İş cinayetlerinde kaç işçinin yaşamını yitirdiği hakkında fikri olmayanlar önce şaşkınlık yaşadılar, sonra imza attılar. Daha önce iş kazası geçirmiş işçiler de standımızı ziyaret ettiler. Gözüne kanca saplandıktan sonra bir gözü kör olan bir işçi, bizim bir şey söylememize gerek kalmadan imzasını atmıştı.
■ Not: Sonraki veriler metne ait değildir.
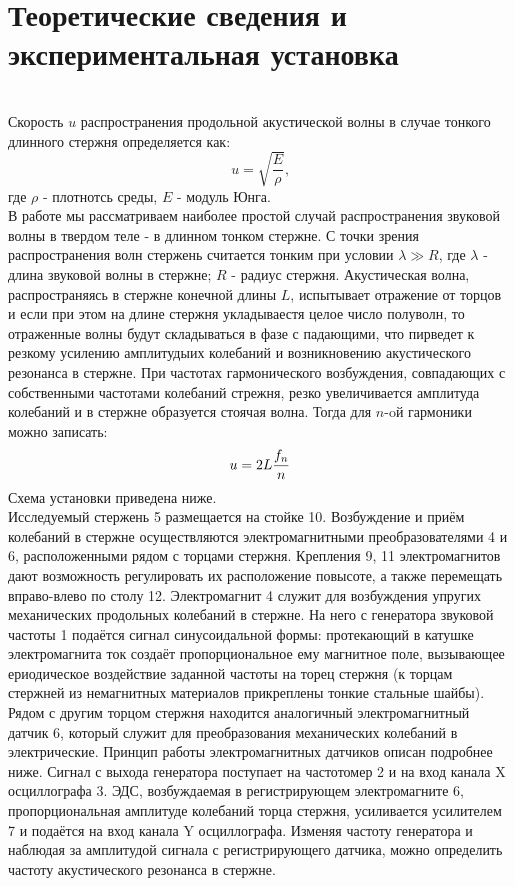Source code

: \section*{Теоретические сведения и экспериментальная установка} \\[6pt]
\normalsize{    Скорость $u$ распространения продольной акустической волны в случае 
тонкого длинного стержня определяется как:}
\begin{equation}
    u = \sqrt{\frac{E}{\rho}} \text{,}
\end{equation}
где $\rho$ - плотнотсь среды, $E$ - модуль Юнга.\\
\normalsize{    В работе мы рассматриваем наиболее простой случай распространения звуковой
волны в твердом теле - в длинном тонком стержне. С точки зрения распространения
волн стержень считается тонким при условии $\lambda \gg R$, где $\lambda$ - длина
звуковой волны в стержне; $R$ - радиус стержня.
Акустическая волна, распространяясь в стержне конечной длины $L$, 
испытывает отражение от торцов и если при этом на длине стержня укладываестя 
целое число полуволн, то отраженные волны будут складываться в фазе с 
падающими, что пирведет к резкому усилению амплитудыих колебаний и возникновению
акустического резонанса в стержне.}
\normalsize{При частотах гармонического возбуждения, совпадающих
с собственными частотами колебаний стрежня, резко увеличивается 
амплитуда колебаний и в стержне образуется стоячая волна. Тогда 
для $n$-oй гармоники можно записать:}
\begin{equation}
    u = 2L\frac{f_n}{n}\\
\end{equation}
\normalsize{    Схема установки приведена ниже.\\Исследуемый
стержень 5 размещается на стойке 10. Возбуждение и приём колебаний в
стержне осуществляются электромагнитными преобразователями 4 и 6,
расположенными рядом с торцами стержня. Крепления 9, 11 электромагнитов
дают возможность регулировать их расположение повысоте, а
также перемещать вправо-влево по столу 12.
Электромагнит 4 служит для возбуждения упругих механических продольных
колебаний в стержне. На него с генератора звуковой частоты 1 подаётся 
сигнал синусоидальной формы: протекающий в катушке электромагнита ток создаёт
пропорциональное ему магнитное поле, вызывающее ериодическое воздействие заданной частоты на торец стержня (к торцам
стержней из немагнитных материалов прикреплены тонкие стальные
шайбы). Рядом с другим торцом стержня находится аналогичный электромагнитный датчик 6, который служит для преобразования механических
колебаний в электрические. Принцип работы электромагнитных датчиков
описан подробнее ниже.
Сигнал с выхода генератора поступает на частотомер 2 и на вход
канала X осциллографа 3. ЭДС, возбуждаемая в регистрирующем электромагните 6, пропорциональная амплитуде колебаний торца стержня, усиливается усилителем 7 и подаётся на вход канала Y осциллографа.
Изменяя частоту генератора и наблюдая за амплитудой сигнала с регистрирующего датчика, можно определить частоту акустического резонанса
в стержне.}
Standımızın ziyaretçileri arasında elbette her zamanki gibi iş güvenliği uzmanları da vardı. İş Güvenliği Yasası’nın, sorumluluğu iş güvenliği uzmanına yıkmak üzerine kurulu bir yasa olduğunu söylediler. İşverenin görmezden geldiği şeylere itiraz ettiklerinde işlerinden olduklarını, ama herhangi bir iş kazasının yaşanması durumunda başat sorumlunun kendileri olacağını, bu nedenle arada kaldıklarını, patrondan bağımsız olamadıkları sürece işlerini layıkıyla yapmalarının mümkün olmadığını anlattılar. Biz de onlara taleplerimizden birinin iş güvenliği uzmanlarının ücretini, sendikaların denetimindeki bir devlet fonundan alması olduğunu söyledik.UİD-DER’li işçiler olarak iş cinayetlerine karşı verdiğimiz mücadelenin öneminin farkındayız. Bunun içindir ki bu sorunun peşini bırakmayacağız. Topladığımız imzaları Meclis’e verdiğimizde işimiz bitmeyecek. Çünkü çok iyi biliyoruz ki, patronların karşısında örgütlü bir işçi sınıfı olmadığı sürece hükümet sorunların çözümü için hiçbir ciddi adım atmayacaktır. Hem hükümeti, hem de patronları yola getirecek olan sadece işçilerin örgütlü mücadelesidir. İşte derneğimiz UİD-DER'in yapmaya çalıştığı da budur. UİD-DER, işçilerin örgütlenmesi, bilinçlenmesi ve patronların karşısına büyük bir güçolarak dikilmesi için çalışıyor.